→ **DIRECTION 1**:
Write out the listing below word for word, starting with its first line and going on through the line with "v(3.37, -13.92) *".

Great! This makes things a lot clearer....thank you to those that responded. To answer your questions, I am in Wenatchee. Right now I am a CPR and FA instructor, and I plan to continue that. Beyond that, there are a couple options I'm thinking about. One is getting on with one of the two private ambulance companies we have here in town. I also have prior experience in SAR, and would like to get on with the team here. I've also looked into volunteer FF, but I don't know if it's for me. I'd need to do more research.

So how long do I have to get sponsored? Is there an expiration date on my EMT when the state won't recognize it anymore?

Thanks again!!!


----------



## AVPU (Mar 13, 2010)

In addition to the question above, I've got another. I ran into some EMTs in my town at lunch yesterday, and I asked what they thought of the NREMT exam. Along with their response, they mentioned a separate state cert exam. I was surprised. Both said it'd been several years since their certification, so the process could have changed in that time. Does WA presently have a state cert exam, separate from the NR?

→ **DIRECTION 2**:
Reproduce the passage from the EMT certification thread above word for word, starting with "Great! This makes" and going on through "do more research.".

→ **RECORD EXCERPTS**:
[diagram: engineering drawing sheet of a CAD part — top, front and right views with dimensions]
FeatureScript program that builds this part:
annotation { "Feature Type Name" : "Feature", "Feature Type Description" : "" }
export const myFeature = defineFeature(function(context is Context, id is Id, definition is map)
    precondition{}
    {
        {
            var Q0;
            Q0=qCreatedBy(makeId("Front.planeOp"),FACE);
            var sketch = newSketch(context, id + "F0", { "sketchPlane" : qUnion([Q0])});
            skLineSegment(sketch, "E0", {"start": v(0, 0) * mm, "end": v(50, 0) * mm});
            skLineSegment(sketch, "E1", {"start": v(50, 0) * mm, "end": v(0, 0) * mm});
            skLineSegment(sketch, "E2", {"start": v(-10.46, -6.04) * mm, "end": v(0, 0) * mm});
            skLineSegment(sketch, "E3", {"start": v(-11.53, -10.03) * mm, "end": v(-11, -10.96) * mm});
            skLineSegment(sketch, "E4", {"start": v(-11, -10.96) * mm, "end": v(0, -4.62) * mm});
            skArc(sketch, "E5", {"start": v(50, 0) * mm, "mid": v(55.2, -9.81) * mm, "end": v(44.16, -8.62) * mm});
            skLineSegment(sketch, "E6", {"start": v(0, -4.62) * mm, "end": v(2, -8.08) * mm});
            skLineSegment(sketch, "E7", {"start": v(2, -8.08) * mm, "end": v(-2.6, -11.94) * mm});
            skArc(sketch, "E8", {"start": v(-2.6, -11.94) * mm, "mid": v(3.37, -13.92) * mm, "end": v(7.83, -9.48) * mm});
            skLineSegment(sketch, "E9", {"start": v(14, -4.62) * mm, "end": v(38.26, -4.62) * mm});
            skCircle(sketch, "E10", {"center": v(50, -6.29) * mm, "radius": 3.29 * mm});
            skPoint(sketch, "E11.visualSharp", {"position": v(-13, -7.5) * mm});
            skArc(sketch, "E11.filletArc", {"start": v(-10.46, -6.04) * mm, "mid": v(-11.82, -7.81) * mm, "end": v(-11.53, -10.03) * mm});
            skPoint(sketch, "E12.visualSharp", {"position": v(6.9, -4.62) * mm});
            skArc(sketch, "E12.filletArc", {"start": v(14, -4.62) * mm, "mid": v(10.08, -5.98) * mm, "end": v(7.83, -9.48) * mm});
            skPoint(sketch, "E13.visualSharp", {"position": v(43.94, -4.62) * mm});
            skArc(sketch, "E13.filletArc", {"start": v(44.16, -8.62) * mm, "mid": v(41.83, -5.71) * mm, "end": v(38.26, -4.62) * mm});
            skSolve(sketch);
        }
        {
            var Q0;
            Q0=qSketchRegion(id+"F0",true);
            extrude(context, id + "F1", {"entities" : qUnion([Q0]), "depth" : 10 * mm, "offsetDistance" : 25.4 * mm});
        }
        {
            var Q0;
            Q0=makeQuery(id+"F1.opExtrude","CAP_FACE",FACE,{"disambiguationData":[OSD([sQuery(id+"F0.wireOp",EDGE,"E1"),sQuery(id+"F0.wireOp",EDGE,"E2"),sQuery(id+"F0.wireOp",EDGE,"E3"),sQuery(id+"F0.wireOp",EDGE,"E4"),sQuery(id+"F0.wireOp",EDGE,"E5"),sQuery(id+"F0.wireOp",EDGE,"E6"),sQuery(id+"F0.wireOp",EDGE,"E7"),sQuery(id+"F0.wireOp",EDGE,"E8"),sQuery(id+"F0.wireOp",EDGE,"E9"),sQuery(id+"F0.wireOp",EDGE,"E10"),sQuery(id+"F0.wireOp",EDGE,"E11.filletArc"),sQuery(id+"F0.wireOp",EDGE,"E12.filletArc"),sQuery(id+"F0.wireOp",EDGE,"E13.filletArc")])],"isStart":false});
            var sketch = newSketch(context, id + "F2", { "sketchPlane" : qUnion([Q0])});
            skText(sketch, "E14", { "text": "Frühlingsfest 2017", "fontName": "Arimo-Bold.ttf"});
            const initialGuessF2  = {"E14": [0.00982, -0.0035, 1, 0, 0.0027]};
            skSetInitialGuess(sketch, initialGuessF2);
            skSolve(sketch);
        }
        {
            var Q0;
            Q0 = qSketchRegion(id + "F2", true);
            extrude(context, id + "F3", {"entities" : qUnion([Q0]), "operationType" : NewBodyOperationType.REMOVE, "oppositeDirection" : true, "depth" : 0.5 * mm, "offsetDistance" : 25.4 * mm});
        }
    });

→ **WRITTEN RESPONSE 1**:
[diagram: engineering drawing sheet of a CAD part — top, front and right views with dimensions]
FeatureScript program that builds this part:
annotation { "Feature Type Name" : "Feature", "Feature Type Description" : "" }
export const myFeature = defineFeature(function(context is Context, id is Id, definition is map)
    precondition{}
    {
        {
            var Q0;
            Q0=qCreatedBy(makeId("Front.planeOp"),FACE);
            var sketch = newSketch(context, id + "F0", { "sketchPlane" : qUnion([Q0])});
            skLineSegment(sketch, "E0", {"start": v(0, 0) * mm, "end": v(50, 0) * mm});
            skLineSegment(sketch, "E1", {"start": v(50, 0) * mm, "end": v(0, 0) * mm});
            skLineSegment(sketch, "E2", {"start": v(-10.46, -6.04) * mm, "end": v(0, 0) * mm});
            skLineSegment(sketch, "E3", {"start": v(-11.53, -10.03) * mm, "end": v(-11, -10.96) * mm});
            skLineSegment(sketch, "E4", {"start": v(-11, -10.96) * mm, "end": v(0, -4.62) * mm});
            skArc(sketch, "E5", {"start": v(50, 0) * mm, "mid": v(55.2, -9.81) * mm, "end": v(44.16, -8.62) * mm});
            skLineSegment(sketch, "E6", {"start": v(0, -4.62) * mm, "end": v(2, -8.08) * mm});
            skLineSegment(sketch, "E7", {"start": v(2, -8.08) * mm, "end": v(-2.6, -11.94) * mm});
            skArc(sketch, "E8", {"start": v(-2.6, -11.94) * mm, "mid": v(3.37, -13.92) * mm, "end": v(7.83, -9.48) * mm});

→ **WRITTEN RESPONSE 2**:
Great! This makes things a lot clearer....thank you to those that responded. To answer your questions, I am in Wenatchee. Right now I am a CPR and FA instructor, and I plan to continue that. Beyond that, there are a couple options I'm thinking about. One is getting on with one of the two private ambulance companies we have here in town. I also have prior experience in SAR, and would like to get on with the team here. I've also looked into volunteer FF, but I don't know if it's for me. I'd need to do more research.